そうは言っても、メイドかふぇの開店は10時だ。それまでは好きにさせてもらっても構わないだろう。時間までは白の部屋でトレーニングをして、それから出発することにした。


メイドかふぇは、中央公園に幾つかある小さな館の一つを改装して開かれている。実は昨日もここには来ているのだ。別に入ってもよかったのだが、事前のデートプランで外されていたので入らなかった。


警護が難しくなりそうな状況が想定されるから、なんたらかんたら…そういう取って付けたような理由で外されていたが、たぶん出禁を食らった変態女と、問題ばかり起こすアホ女がいるからだろう。


「いらっしゃいませ。早かったな」

中に入ると、とてもクールな接客態度でカレンが応対してくれた。いかにもカレンらしいね。開店直後だったので、女性客が数人いる程度でそんなに混んではいない。


「忙しくなるだろうと思って、早めに来たんだ」

これでも相当ましになっているのだが、他のメイドさんがスマイル0円なのと比べるとさすがにね。この分だとカレン目当てで来る客なんていないだろうな…。


「ほう、ショウにしては勘がいいな」

なに言ってんだか。


「このケーキセットで。飲み物はレモンティー」

「分かった」

まあ、このカレンクオリティが癖になるヤツがいるかもしれない。そんな風変わりなヤツがいれば、カレンも売上には貢献できるだろう。しばらくして、カレンがケーキセットを2つ持ってきた。


「一緒に食べようと思って」

「いいのか?」

1人で食べるのは味気ないが、お客さんが増えてきているぞ?


「まだ、大丈夫だ」

「そうか…」

このメイドかふぇのことはカレンの方が詳しい。そのカレンに大丈夫だと言われれば、それ以上は何も言えない。


ヒソヒソ…


なんだ?周りの人達が小声で話し合っているぞ…気になるな。冴えわたる感覚を使ってみるが、はっきりとしない。しかし、困った時に頼りになるのが魔剣だ。聞き取りづらかった音を増幅し、解析してくれた。さすがですね。さて、気になるヒソヒソ話の内容は…。


『アイツ、カレン様のなに?』

『私のカレン様と一緒にケーキを食べるなんて…許せないっ!』

『殺す……殺す殺す殺す。あの野郎の手足を縛って…』

これ、ヤバくないですか?


そういえばカレンは年下女子からの人気が高かったんだよな…お客さんにやたらと女子が多いのはこのせいか!この状況はマズいですよ…下手を打ったらカレン命の女子達からえらい目に遭わされる!なんとか穏便に済まさなければ…。だが、ここでカレンがとんでもない行動に打って出た。


「ショウ、食べさせてやろう。あーんだ」

カレンのこの応対に、店内に衝撃が走った。


ざけんな、この馬鹿女!嫉妬の炎で燃え上がっている女子達に、わざわざガソリンをぶちまけてどうする!!


「ひ、人前でそういうのはどうかと思うぜ?」

奥ゆかしい日本人は、おおっぴらにそんなことをしないのだ!


「気にするな。私達は恋人同士のようなものだ。ほら、あーん」

カレンの口から飛び出した『恋人同士』という単語に、女子達が無音の悲鳴を上げる!眼前に迫って来るフォーク…ええい、ままよ!!


ぱくり。食べた…食べてしまった。どうなるの?俺。


恐る恐る周囲を見回すと…女子達は完全に固まっていた。目の前で繰り広げられた光景があまりにも衝撃的だったのだろう…可哀相に。

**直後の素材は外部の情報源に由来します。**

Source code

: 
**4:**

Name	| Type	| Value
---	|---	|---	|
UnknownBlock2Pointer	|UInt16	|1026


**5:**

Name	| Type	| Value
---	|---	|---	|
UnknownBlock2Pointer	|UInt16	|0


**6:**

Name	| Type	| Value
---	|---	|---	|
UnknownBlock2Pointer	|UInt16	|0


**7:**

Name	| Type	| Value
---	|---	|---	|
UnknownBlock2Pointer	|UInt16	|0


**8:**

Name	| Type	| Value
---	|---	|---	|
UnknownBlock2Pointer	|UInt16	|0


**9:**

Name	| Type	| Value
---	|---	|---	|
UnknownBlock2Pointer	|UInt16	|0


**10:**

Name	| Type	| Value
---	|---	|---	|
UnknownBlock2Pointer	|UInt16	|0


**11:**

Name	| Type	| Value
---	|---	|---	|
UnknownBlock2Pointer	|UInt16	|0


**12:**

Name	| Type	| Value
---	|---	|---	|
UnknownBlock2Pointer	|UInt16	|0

だが、ヤツらはすぐに復活してくるぞ!危機はまだ去ってはいない…こうなったら立ち直れないぐらいの精神的ダメージを与えて、ここからいぬるしかねぇ!!


「こ、今度は俺が食べさせてやろう」

そう言いながらフォークでケーキを取り分け、それをカレンに近付ける。いつものように上品に食べてくれるカレン。続けざまにショッキングな光景を目撃し、店内にかすかな絶叫が響き渡る。昇天した子もいる…。

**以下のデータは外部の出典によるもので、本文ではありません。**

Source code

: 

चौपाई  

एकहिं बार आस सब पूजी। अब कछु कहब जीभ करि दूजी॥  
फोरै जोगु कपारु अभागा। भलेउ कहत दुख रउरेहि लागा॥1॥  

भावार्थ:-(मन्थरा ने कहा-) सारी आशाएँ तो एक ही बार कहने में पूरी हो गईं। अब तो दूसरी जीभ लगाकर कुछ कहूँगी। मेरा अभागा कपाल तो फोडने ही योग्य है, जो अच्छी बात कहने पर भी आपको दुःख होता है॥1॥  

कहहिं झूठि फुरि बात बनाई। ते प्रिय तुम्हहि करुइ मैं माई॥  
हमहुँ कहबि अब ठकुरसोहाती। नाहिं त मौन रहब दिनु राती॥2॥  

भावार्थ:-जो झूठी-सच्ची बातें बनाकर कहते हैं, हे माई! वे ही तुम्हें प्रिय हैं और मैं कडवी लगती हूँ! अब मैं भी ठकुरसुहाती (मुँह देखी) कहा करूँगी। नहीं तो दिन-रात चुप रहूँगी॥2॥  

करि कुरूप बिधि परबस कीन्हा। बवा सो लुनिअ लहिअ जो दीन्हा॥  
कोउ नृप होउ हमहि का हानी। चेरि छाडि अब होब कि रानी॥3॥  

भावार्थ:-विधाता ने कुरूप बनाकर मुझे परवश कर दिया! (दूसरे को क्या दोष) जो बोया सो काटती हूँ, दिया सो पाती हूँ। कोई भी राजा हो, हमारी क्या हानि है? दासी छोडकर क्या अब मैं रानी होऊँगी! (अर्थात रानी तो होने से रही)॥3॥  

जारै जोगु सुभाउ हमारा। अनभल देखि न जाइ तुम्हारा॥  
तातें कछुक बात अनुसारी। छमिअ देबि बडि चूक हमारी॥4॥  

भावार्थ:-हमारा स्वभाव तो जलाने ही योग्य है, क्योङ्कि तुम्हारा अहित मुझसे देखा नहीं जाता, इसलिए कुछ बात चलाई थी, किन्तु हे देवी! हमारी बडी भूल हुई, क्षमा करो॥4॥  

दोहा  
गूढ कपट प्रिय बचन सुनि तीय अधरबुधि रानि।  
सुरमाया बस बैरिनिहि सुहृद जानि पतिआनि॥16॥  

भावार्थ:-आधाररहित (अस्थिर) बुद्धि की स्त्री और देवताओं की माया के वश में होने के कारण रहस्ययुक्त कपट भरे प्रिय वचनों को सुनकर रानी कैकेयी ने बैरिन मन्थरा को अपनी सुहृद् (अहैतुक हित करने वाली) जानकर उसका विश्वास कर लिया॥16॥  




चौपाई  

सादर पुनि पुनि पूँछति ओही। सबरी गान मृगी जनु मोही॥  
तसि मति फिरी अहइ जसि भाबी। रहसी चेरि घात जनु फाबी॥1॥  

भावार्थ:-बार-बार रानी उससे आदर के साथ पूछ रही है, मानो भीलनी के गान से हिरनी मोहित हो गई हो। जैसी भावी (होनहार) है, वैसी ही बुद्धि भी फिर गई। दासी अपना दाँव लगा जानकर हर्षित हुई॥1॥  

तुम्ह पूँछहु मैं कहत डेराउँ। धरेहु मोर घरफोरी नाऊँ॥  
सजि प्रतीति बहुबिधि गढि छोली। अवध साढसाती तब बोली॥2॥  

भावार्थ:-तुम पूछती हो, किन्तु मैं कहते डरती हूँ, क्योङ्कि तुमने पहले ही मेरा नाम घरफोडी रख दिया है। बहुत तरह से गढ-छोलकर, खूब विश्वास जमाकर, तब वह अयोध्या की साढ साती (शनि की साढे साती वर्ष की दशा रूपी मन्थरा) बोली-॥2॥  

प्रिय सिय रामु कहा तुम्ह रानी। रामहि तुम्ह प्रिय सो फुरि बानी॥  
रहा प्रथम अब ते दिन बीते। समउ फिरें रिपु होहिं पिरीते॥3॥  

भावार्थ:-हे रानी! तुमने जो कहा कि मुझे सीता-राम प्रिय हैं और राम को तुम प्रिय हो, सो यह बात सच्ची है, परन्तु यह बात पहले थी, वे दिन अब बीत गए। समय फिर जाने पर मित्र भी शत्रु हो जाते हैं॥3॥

ここはもはや戦場だ。ならば鬼になれ…鬼になるんだ、ショウ!そうでなければここで命を落とすことになるぞ!!追い討ちをかけるように俺達はお互いにケーキを食べさせ合い、更にオレンジジュースを注文して2人仲良く恋人飲みをした。


「そ、そろそろ帰るよ」

俺は…生き残った。生き残ったんだ!


「ふむ…そうだな。来てくれてありがとう。おかげで助かった」

カレンもあの子達の扱いには、多少苦労していたようだ…。


「アレは…いいのか?」

「直に正気に戻るだろう…」

まだ立ち直れない女の子達に同情しつつ、俺はかふぇを出ると足早に邸宅へ戻った。


まさか、かふぇでケーキを食べるという行為がこんなにも危険だとは思わなかったぜ…やはり異世界は伊達じゃないな。今日はもう外出しない方がいいだろう。もちろん、明日から大丈夫という保障はないが…因果応報ってヤツだ。これはもう仕方がない。


となると、少し早いが通常運転に戻ってもいいだろう。昨日と今日で収穫祭は満喫したからな!この2日間はあまりトレーニングをしていないから、その分を取り戻すためにも今日はみっちりやろう。

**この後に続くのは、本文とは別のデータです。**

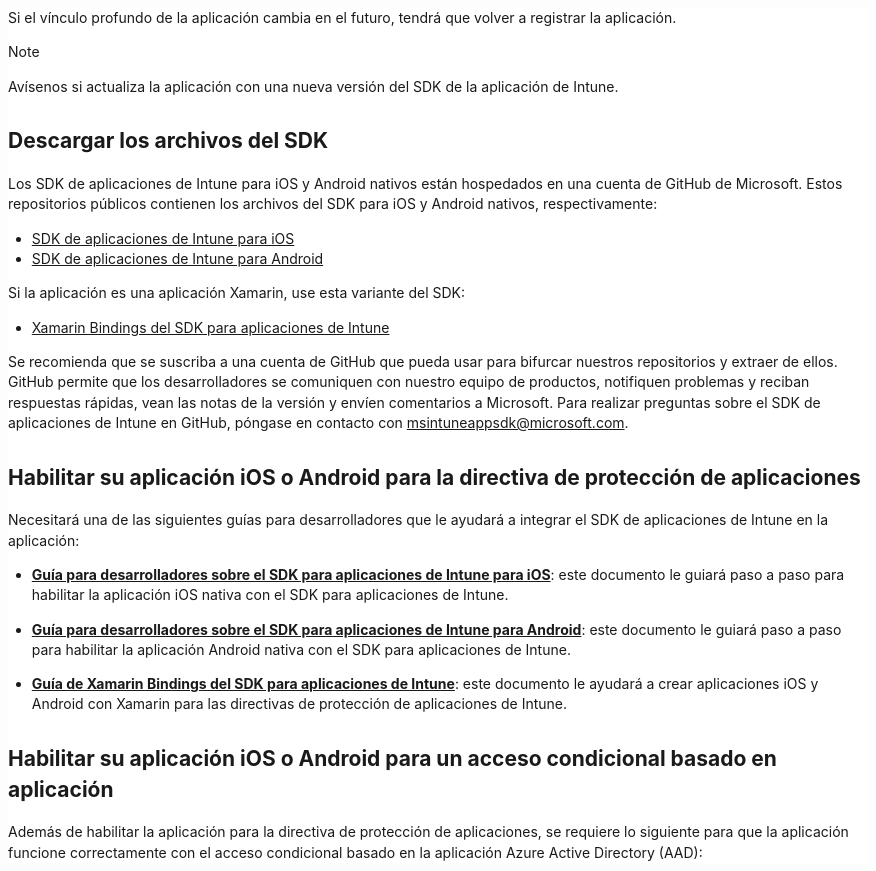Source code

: Si el vínculo profundo de la aplicación cambia en el futuro, tendrá que volver a registrar la aplicación.

> [!NOTE]
> Avísenos si actualiza la aplicación con una nueva versión del SDK de la aplicación de Intune.

## <a name="download-the-sdk-files"></a>Descargar los archivos del SDK

Los SDK de aplicaciones de Intune para iOS y Android nativos están hospedados en una cuenta de GitHub de Microsoft. Estos repositorios públicos contienen los archivos del SDK para iOS y Android nativos, respectivamente:

* [SDK de aplicaciones de Intune para iOS](https://github.com/msintuneappsdk/ms-intune-app-sdk-ios)
* [SDK de aplicaciones de Intune para Android](https://github.com/msintuneappsdk/ms-intune-app-sdk-android)

Si la aplicación es una aplicación Xamarin, use esta variante del SDK:

* [Xamarin Bindings del SDK para aplicaciones de Intune](https://github.com/msintuneappsdk/intune-app-sdk-xamarin)

Se recomienda que se suscriba a una cuenta de GitHub que pueda usar para bifurcar nuestros repositorios y extraer de ellos. GitHub permite que los desarrolladores se comuniquen con nuestro equipo de productos, notifiquen problemas y reciban respuestas rápidas, vean las notas de la versión y envíen comentarios a Microsoft. Para realizar preguntas sobre el SDK de aplicaciones de Intune en GitHub, póngase en contacto con msintuneappsdk@microsoft.com.

## <a name="enable-your-ios-or-android-app-for-app-protection-policy"></a>Habilitar su aplicación iOS o Android para la directiva de protección de aplicaciones

Necesitará una de las siguientes guías para desarrolladores que le ayudará a integrar el SDK de aplicaciones de Intune en la aplicación:

* **[Guía para desarrolladores sobre el SDK para aplicaciones de Intune para iOS](app-sdk-ios.md)**: este documento le guiará paso a paso para habilitar la aplicación iOS nativa con el SDK para aplicaciones de Intune.

* **[Guía para desarrolladores sobre el SDK para aplicaciones de Intune para Android](app-sdk-android.md)**: este documento le guiará paso a paso para habilitar la aplicación Android nativa con el SDK para aplicaciones de Intune.

* **[Guía de Xamarin Bindings del SDK para aplicaciones de Intune](app-sdk-xamarin.md)**: este documento le ayudará a crear aplicaciones iOS y Android con Xamarin para las directivas de protección de aplicaciones de Intune.



## <a name="enable-your-ios-or-android-app-for-app-based-conditional-access"></a>Habilitar su aplicación iOS o Android para un acceso condicional basado en aplicación
 
 Además de habilitar la aplicación para la directiva de protección de aplicaciones, se requiere lo siguiente para que la aplicación funcione correctamente con el acceso condicional basado en la aplicación Azure Active Directory (AAD):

と意気込んではみたものの、世は収穫祭の真っ最中である。ユリーシャが気を利かせて、俺のためにあれこれ差し入れをしまくってくれた。


なにせこのユリーシャ邸は中央公園のすぐそばで、その中央公園は今やグルメの祭典と化している。メイドトリオの誰かに買いに行かせているのだろう…美味しそうなものが運ばれてくる度にトレーニングを中断して、ちょっとしたお食事会だ。


それだけではない。アンベルク通りに設置されていた魔法の世界のスピーカーは、ユリーシャの部屋にも設置されている。ライラリッジ・コンサートホールで演奏が始まるときには必ず呼ばれるのだ。しかも、その演奏時間が…長い!途中に休憩を挟むが、2時間くらいは演奏しているぞ!!


フィレノン管弦楽団による最高の演奏は耳に心地よく、気分が落ち着き、意識が…遠のきそうになるのを気合で繋ぎ止める。素晴らしい演奏にユリーシャは感動して涙ぐみ、俺は欠伸を噛み殺して涙ぐんでいた。しかも、当初のデートプランではこのライラリッジ・コンサートホールでの音楽鑑賞も入っていたそうだ。外してくれて助かったぜ…。


自室で収穫祭を楽しむ。これがユリーシャ流の収穫祭の楽しみ方のようだ。昨日のように変装してお忍びで見て回るという手もあるが、これまでは遠慮してきたのだろう。だったら仕方がない。明日までは…収穫祭が終わるまでは通常運転は諦めて、俺もこのお祭りを満喫するさ。